### PAGE EXTRACT
--
Example: A school has classes that are taught by a single teacher and attended by one or more students. Each class is taught in a single room. Students can study more than one subject but teachers can only teach one subject.
Identify the entities.
- What is an entity is a discussion, not a given. Things that the database needs to track are entities.
- Some entities may be physicalsuch as a teacher—whilst some are just concepts—such as a subject.
Entities: school, classes, teacher, room, students, subject
The school may want additional entities, such as reports, registers, books, invoices etc. It simply depends upon the use case for the database and what the school wishes to track/do with the database.
Some entities may not be needed. So for instance a school would not be required in this database as all data is stored solely for the school—if multiple schools needed to use this database then the school entity might make sense. So we can exclude school from our entity list.
Next, we take all of the entities and think about how they are related to all other entities.
Naming conventions
Entities should be named in a uniform way. The convention is to be consistent, and people typically name everything in the singular.
So we would store classes as class and students as student.
This does not technically matter in terms of database performance or functionality, it’s just something that makes it easier for humans to understand.
Relationships
There are 3 types of relationship possible between entities.
One-to-one
- For each single item a link exists to another single item.
- So one alarm links to one house. An alarm cannot be installed in multiple houses, and the imaginary security company only installs one alarm per house.
One-to-many
- For one single item, a link exists to multiple other items.
- For example, a supplier may have mutliple products.
Heinz is the supplier of baked beans and ketchup. However ketchup and baked beans only have 1 supplier, whilst Heinz has 2 products in this scenario.
Each product can only have 1 supplier.
Many-to-many
- For each single instance, there are links to and from multiple other instances of a different entity.
--
### COLLECTED DATA

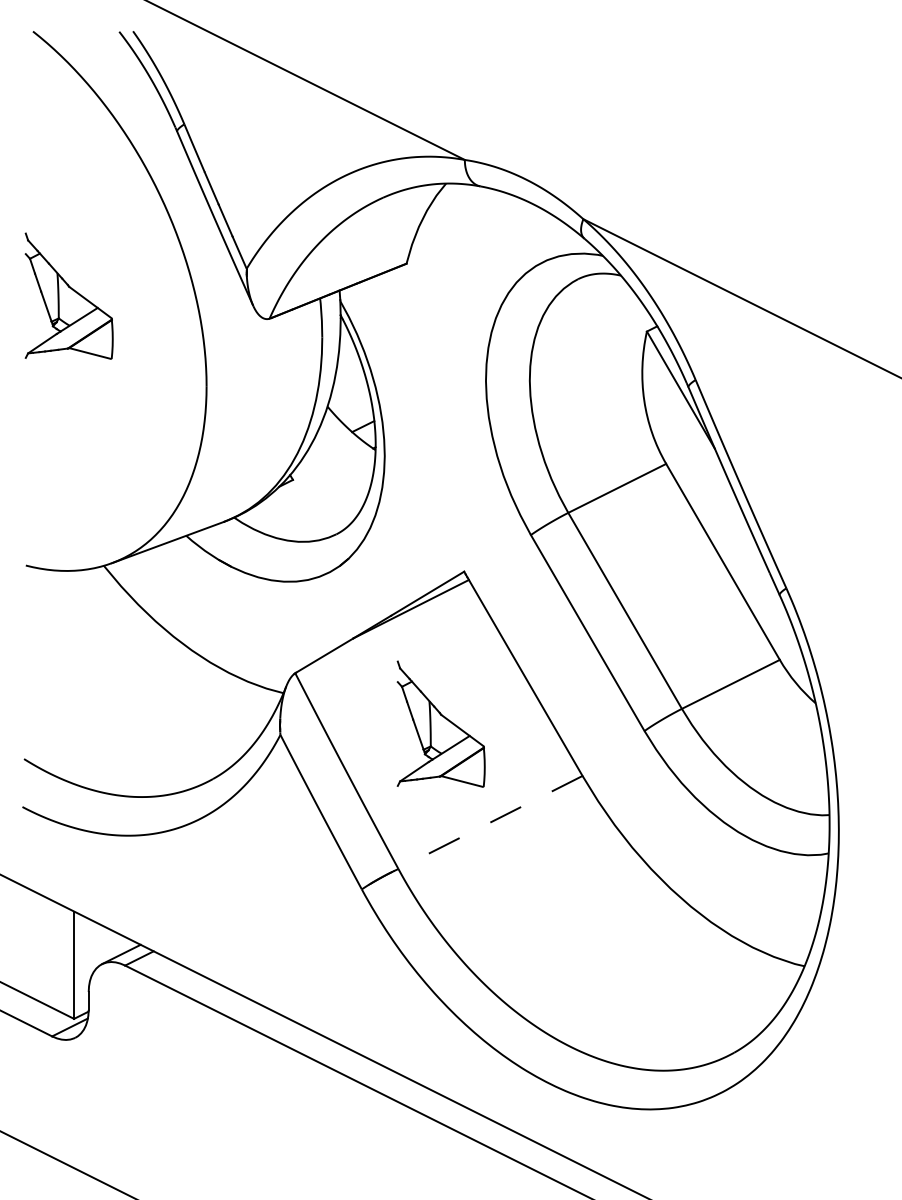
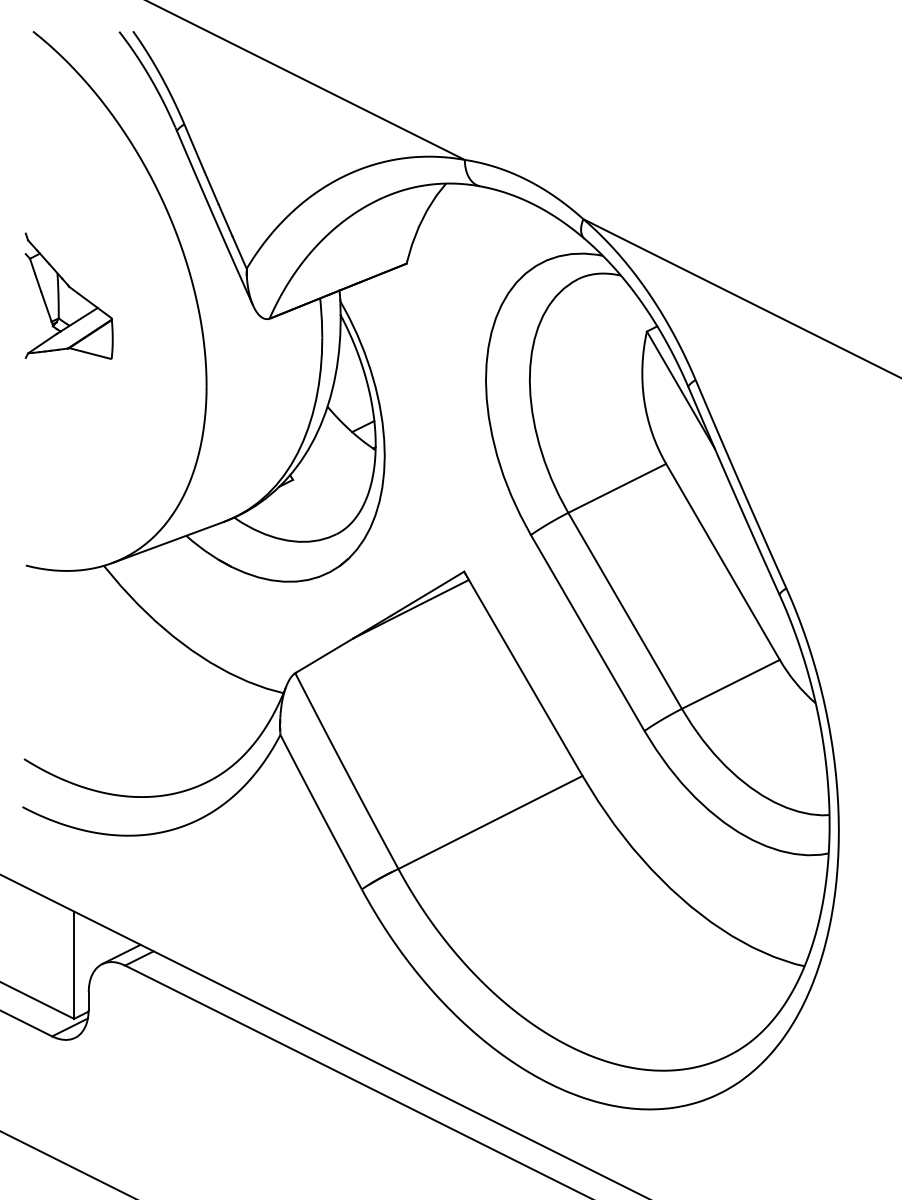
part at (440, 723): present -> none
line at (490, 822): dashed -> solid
--
### WHAT YOU NEED TO DO
A – In the database design notes, rewrite the paragraph beginning "Some entities may not be needed" as a shorter version that keeps its main facts.
B – Answer these questions from the database design notes, one line each:
(i) Which entity is removed from the entity list?
(ii) Do people typically name entities in the singular or the plural?
(iii) In the supplier example, how many products does Heinz have?
C – Carry the database design notes on from the last sentence shown.

### RESPONSES BY TASK
A – Not every entity is needed. Because all data is stored only for the school, the school entity itself is unnecessary. It would make sense only if several schools shared the database. School is therefore dropped from the entity list.

B –
(i) School.
(ii) In the singular.
(iii) Two: baked beans and ketchup.

C –
- A subject can be taught by many teachers, and teachers can teach many subjects.
Caution
Avoid any relationship except one-to-many. It is significantly easier to work with one-to-many and it makes your database more flexible.
Many-to-many relationships are difficult to model.
So we break up the relationship and make a link entity
So instead of having a many-to-many link between subject and teacher, we have a one-to-many relationship between teacher and subject teacher and subject and subject teacher. This reduces wasted space to 0 in our model and also makes queries easier to manage.
With a one-to-one relationship, there is exactly one instance of each entity for each instance of another entity. Although this is OK and does provide the possibility to expand the system in future, it might make sense to combine the two.
So House and Alarm (with a one-to-one relationship) could be replaced with a single entity called Alarm Installation.
Normalization is required to ensure that data is stored in the most proper way. So for any one data point, there is only one way it should be stored.
If the same type of information is stored more than once - ie, product details for an order, then this is a repeating group. It should NOT be stored in the same entity as the order. So you would make a new entity to store the repeating group.
An instance of the repeating group entity will be created for every new line required.
Data Dictionary
- Once we know what the entities are, we need to identify their attributes.
- This means working out what information we need to store about each entity and what data type we need to store this as.
- We would also need to consider, at this stage, what validation rules would be needed for each attribute.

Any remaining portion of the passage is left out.